Ruth told her to shut up, she didn’t want her last minutes on earth to be filled with Karin’s hippie crap. Overhead, Temple heard water running in the pipes.
“Is someone in the house? Who’s running water?” she demanded, opening her mouth to scream.
“No one, I’m not like your idiot mother, running a commune in my parents’ beautiful—”
The newspaper. That was it, Jessica had made explosive paper, soaked it in acetone, left it to dry, made a perfect torch. She was running hot water somewhere upstairs, and when the water heater pilot flicked on—it would at any second—the paper would go up like a napalm bomb. Temple rolled over painfully and flung herself at the heater. The drain tap, she needed to open it, she couldn’t get her hands in front of her, dammit, seconds not minutes. She clenched her teeth around the tap and jerked hard, again, a tooth cracked, again, and a stream of hot water flooded her, the paper, and Ruth Meecham, lying in its path.
VII
“You’re going to be okay, darling.” Karin stroked Temple’s bandaged head. “You got burned on the side of your face, but not too badly, and the surgeon says there will only be a faint scar, once they operate. You were so brave, my darling, so clever. How did you know what to do?”
“I’m an engineer,” Temple said. “They teach us that stuff.”
“But what was on the paper?” Karin asked.

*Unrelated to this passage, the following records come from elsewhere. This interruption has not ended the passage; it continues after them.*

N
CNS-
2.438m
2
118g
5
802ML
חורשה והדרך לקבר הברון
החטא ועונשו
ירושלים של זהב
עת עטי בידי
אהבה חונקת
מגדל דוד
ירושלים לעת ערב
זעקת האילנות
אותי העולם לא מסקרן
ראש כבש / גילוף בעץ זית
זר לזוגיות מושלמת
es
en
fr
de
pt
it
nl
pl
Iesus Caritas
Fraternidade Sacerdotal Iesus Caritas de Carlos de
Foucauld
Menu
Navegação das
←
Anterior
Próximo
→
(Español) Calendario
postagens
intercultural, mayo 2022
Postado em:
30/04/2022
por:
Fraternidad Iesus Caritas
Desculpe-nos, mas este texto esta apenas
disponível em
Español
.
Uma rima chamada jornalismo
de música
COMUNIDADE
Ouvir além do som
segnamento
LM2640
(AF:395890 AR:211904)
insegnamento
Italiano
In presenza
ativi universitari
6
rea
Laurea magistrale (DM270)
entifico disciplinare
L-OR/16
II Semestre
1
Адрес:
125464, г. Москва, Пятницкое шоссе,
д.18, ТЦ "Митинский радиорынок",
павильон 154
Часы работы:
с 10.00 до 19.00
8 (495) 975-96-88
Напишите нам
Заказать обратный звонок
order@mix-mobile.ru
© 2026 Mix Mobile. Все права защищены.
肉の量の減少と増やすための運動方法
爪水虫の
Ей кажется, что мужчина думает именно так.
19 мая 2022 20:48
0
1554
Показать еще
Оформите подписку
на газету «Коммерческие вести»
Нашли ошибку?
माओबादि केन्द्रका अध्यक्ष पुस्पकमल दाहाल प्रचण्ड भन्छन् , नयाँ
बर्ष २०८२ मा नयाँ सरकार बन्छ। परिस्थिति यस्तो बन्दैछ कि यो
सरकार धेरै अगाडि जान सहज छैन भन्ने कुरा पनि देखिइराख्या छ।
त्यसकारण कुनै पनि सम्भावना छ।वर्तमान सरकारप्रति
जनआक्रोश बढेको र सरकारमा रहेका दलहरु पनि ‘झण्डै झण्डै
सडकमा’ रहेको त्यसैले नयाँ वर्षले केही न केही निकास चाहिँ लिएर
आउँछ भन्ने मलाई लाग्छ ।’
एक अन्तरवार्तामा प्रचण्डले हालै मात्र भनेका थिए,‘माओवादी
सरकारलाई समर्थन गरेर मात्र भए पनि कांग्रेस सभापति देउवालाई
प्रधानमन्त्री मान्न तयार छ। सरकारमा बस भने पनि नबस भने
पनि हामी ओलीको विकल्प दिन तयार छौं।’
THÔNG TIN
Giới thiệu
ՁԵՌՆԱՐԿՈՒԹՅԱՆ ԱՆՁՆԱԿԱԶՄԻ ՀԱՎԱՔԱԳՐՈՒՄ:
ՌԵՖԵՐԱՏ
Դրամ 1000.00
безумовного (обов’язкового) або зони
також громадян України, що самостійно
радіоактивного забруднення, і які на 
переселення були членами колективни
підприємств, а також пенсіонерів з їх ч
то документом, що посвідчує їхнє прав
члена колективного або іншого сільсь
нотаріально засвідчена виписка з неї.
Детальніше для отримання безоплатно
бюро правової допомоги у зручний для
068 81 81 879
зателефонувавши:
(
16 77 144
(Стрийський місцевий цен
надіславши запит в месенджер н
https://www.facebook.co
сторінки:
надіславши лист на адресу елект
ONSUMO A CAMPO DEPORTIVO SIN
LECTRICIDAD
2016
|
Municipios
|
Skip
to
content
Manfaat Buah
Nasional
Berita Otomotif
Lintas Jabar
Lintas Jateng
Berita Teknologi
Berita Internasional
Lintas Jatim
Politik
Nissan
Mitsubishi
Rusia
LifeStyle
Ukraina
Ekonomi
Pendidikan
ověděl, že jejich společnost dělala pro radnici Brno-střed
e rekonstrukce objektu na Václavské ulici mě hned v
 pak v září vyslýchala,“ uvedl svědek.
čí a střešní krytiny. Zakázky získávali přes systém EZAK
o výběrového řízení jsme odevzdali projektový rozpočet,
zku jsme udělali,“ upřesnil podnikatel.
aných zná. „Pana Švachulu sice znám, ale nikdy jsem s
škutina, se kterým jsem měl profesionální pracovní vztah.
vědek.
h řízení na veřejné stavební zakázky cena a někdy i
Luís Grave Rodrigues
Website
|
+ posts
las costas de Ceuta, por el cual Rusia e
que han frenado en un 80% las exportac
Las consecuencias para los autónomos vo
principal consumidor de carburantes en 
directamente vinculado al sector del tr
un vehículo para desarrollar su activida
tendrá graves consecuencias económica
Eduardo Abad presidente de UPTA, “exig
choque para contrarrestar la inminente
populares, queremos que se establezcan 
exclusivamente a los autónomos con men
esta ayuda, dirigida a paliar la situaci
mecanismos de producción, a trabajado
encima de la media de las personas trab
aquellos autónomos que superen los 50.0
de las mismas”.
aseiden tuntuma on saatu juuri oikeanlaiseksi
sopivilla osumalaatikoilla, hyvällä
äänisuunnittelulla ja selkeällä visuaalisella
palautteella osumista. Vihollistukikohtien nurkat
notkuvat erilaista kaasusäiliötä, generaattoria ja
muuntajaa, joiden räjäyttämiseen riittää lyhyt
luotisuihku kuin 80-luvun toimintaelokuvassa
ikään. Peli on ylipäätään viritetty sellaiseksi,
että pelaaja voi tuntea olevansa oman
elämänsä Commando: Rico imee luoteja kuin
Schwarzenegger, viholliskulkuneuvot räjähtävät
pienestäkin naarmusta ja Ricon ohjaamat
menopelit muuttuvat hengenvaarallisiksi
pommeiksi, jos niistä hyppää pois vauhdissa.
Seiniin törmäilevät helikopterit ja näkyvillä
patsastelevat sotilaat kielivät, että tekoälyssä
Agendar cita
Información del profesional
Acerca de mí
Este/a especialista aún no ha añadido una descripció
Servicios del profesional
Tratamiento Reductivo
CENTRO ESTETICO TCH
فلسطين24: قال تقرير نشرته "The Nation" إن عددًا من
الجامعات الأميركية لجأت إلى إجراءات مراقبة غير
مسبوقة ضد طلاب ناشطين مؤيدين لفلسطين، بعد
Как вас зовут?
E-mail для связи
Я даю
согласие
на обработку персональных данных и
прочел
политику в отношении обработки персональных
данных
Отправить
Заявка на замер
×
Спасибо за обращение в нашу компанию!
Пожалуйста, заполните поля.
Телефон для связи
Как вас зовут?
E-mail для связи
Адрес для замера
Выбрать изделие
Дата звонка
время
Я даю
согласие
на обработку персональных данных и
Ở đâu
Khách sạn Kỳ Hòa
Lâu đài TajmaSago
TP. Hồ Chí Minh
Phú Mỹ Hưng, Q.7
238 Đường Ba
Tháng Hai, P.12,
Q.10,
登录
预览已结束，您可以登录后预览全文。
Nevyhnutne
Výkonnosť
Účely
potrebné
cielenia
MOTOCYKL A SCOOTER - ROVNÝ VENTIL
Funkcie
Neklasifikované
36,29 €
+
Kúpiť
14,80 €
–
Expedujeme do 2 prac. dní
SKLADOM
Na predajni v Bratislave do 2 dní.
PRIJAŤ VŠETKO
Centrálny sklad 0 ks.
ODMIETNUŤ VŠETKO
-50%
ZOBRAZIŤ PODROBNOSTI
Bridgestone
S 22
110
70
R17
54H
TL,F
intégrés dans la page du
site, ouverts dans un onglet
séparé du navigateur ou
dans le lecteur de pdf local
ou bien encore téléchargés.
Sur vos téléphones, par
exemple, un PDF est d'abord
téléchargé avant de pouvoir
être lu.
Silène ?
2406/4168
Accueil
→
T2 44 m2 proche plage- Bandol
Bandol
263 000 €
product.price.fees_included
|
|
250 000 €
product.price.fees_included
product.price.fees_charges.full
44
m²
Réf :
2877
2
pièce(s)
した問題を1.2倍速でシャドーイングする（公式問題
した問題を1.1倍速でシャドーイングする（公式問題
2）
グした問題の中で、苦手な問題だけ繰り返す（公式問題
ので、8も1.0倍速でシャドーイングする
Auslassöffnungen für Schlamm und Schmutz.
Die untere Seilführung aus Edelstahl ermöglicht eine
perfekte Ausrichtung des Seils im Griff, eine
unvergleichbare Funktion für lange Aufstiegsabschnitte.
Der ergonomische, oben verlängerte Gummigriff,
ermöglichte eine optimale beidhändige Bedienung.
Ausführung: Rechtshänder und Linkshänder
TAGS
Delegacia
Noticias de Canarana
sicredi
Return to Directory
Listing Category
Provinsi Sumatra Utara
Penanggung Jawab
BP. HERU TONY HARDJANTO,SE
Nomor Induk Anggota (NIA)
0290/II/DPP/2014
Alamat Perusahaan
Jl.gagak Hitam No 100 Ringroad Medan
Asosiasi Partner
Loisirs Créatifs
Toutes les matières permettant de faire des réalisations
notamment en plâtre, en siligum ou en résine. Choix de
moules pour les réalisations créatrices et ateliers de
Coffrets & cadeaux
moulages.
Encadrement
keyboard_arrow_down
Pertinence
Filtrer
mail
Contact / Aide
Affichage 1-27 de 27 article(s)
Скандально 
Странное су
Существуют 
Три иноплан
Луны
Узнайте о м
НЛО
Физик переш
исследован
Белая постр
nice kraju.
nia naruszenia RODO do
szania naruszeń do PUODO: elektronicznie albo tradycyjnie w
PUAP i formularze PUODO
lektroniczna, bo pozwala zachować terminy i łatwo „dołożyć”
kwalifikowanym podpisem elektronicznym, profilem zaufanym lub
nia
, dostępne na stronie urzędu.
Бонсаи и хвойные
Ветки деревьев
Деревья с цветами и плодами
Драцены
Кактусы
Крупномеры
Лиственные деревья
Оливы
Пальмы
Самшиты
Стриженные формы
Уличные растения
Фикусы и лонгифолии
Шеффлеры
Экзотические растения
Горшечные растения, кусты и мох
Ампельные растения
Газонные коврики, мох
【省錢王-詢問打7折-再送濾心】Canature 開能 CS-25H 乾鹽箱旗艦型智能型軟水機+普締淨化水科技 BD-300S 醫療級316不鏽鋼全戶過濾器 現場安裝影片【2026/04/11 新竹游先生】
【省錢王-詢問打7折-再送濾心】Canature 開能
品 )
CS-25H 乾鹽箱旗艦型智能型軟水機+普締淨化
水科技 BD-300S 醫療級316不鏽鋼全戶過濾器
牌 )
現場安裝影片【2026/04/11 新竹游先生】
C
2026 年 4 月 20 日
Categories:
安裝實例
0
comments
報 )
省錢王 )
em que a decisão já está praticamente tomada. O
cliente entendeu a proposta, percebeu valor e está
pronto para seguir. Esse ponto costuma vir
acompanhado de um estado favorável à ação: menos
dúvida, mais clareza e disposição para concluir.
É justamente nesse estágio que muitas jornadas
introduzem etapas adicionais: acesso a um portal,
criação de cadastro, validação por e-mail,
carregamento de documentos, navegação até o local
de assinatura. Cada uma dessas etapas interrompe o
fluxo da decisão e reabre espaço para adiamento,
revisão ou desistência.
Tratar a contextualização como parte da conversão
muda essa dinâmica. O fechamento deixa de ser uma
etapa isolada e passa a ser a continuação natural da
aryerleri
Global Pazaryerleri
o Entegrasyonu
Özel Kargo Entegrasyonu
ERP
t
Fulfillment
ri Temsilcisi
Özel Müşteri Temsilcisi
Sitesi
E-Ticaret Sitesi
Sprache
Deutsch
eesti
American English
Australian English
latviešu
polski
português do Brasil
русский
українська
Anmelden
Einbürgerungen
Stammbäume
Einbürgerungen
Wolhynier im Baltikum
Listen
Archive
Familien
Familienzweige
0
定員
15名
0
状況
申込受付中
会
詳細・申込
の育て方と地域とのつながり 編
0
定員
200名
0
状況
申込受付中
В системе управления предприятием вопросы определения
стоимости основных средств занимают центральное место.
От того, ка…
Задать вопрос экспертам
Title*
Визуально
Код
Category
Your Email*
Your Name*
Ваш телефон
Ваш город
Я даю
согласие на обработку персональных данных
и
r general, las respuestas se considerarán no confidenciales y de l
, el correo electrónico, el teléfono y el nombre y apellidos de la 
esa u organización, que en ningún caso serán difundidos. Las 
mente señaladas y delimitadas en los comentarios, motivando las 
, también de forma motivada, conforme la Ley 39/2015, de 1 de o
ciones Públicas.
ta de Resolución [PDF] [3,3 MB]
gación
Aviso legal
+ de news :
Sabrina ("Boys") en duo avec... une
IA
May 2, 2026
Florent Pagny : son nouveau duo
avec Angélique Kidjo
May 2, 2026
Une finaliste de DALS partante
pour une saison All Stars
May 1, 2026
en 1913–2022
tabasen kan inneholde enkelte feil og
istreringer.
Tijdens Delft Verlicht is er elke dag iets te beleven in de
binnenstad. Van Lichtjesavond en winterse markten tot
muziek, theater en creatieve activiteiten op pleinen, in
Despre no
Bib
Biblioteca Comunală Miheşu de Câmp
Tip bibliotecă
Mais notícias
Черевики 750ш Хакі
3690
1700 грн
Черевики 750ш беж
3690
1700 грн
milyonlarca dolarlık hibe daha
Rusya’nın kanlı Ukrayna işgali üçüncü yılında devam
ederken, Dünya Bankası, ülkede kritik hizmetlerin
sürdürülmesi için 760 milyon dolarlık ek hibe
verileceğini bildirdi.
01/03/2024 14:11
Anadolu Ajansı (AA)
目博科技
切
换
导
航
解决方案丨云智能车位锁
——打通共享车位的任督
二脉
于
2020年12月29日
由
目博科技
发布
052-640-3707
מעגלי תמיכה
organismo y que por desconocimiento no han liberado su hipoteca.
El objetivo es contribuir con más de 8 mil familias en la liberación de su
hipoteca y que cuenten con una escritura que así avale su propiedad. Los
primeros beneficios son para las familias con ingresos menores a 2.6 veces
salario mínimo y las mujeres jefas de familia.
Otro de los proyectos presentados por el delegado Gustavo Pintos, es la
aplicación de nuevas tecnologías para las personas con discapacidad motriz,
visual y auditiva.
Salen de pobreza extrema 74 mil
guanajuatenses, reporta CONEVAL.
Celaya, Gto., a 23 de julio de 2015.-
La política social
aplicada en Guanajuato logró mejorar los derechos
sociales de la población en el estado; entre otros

“Acetone, with mineral oil and something called PETN, that’s kind of a detonator,” Alvin said.
Lettice and Alvin had come to the hospital to see Temple. They had brought a video game that they assured her was impossible to so
lve so she’d have something to do while she waited for her surgery. “Now the feds are agreeing it’s what Jessica used in the Spadona building—anyone can get the details from the Anarchist’s Handbook—you don’t have to be an explosives engineer. It was smart of you to guess how the fire went up the mechanicals—Sanford says you did well for a beginner, even if you stuck your head in where you shouldn’t have.”
“I didn’t know,” Temple said. “She made me think Ruth was behind it all.”
“Oh, Ruth, she’s just a confused and angry person. She got us out of there—once she saw you use your teeth to open that valve or tap or what ever it was, she used her teeth to pull the knots apart on my wrists. Even though she was still woozy from the blow to her head, she got upstairs to phone for help.”
“Jessica must have been totally insane,” Lettice said. “How could she imagine she’d get away with it all?”
“Poor Jessica: she’s going to have a hard time in prison. I didn’t do well, with all my years of training, but unless she starts wanting to find a place of balance, she’s going to have an angry hard time of it.”
“Poor Jessica!” Temple said. “Can’t it ever be ‘Poor Temple,’ or even ‘Poor Karin’? Don’t you care as much about me as you do about her? She was a murdering bully, and I saved your life!”
Karin knelt next to the bed and put her arms around her daughter. “Darling, I love you. You’re the moon and the sun goddess in my life, but you’re never ‘Poor Temple.’ You’d never be so weak and so scared you’d have to kill someone to make yourself feel better. How could I insult you by feeling sorry for you?”
“See?” Lettice said. “My mom would never say something like that to me. It’d be, ‘Lettice, get out of your hospital bed to bring me a glass of water.’ Your mom is the coolest, Temple, get used to it!”